* Data
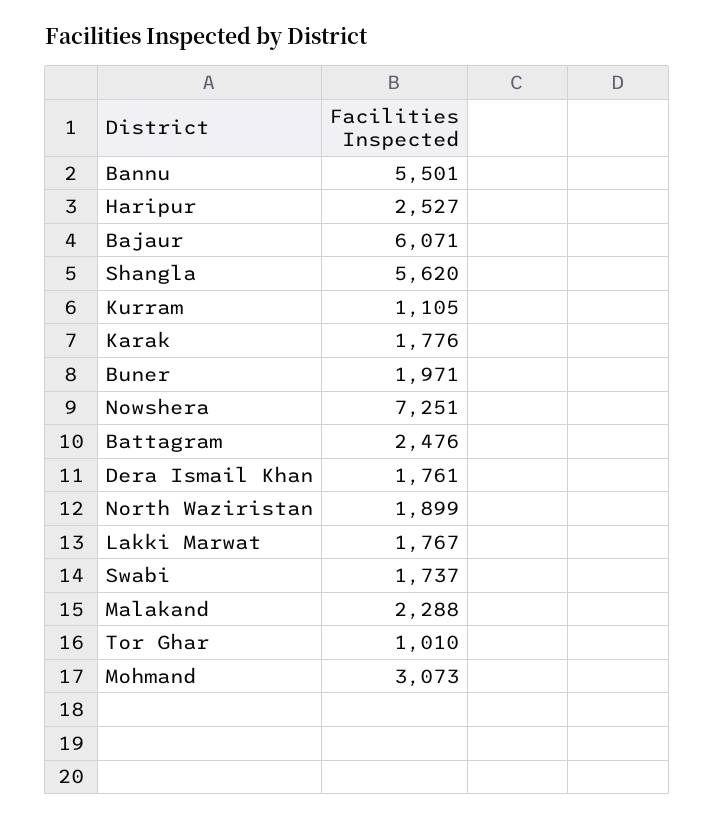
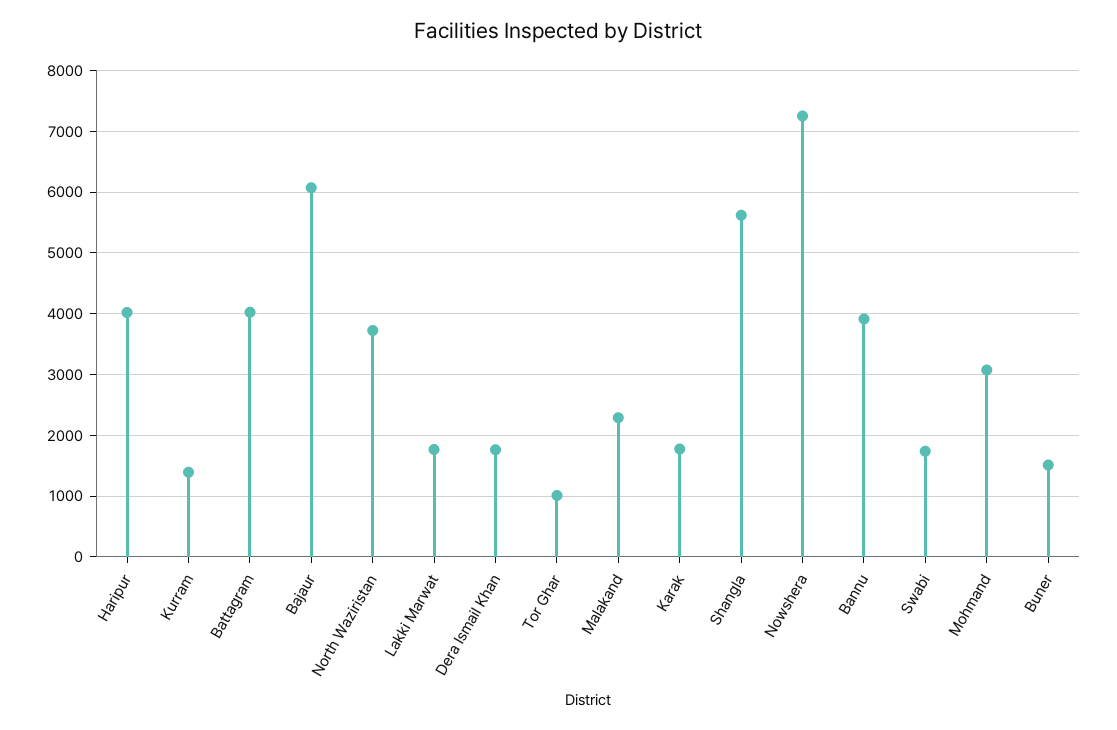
Bannu: 5501 -> 3900
Haripur: 2527 -> 4000
Kurram: 1105 -> 1400
Buner: 1971 -> 1500
Battagram: 2476 -> 4000
North Waziristan: 1899 -> 3700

* Exercise goal
Reproduce each entry above word for word. Pictures are not part of the copy.

* The answer
Bannu: 5501 -> 3900
Haripur: 2527 -> 4000
Kurram: 1105 -> 1400
Buner: 1971 -> 1500
Battagram: 2476 -> 4000
North Waziristan: 1899 -> 3700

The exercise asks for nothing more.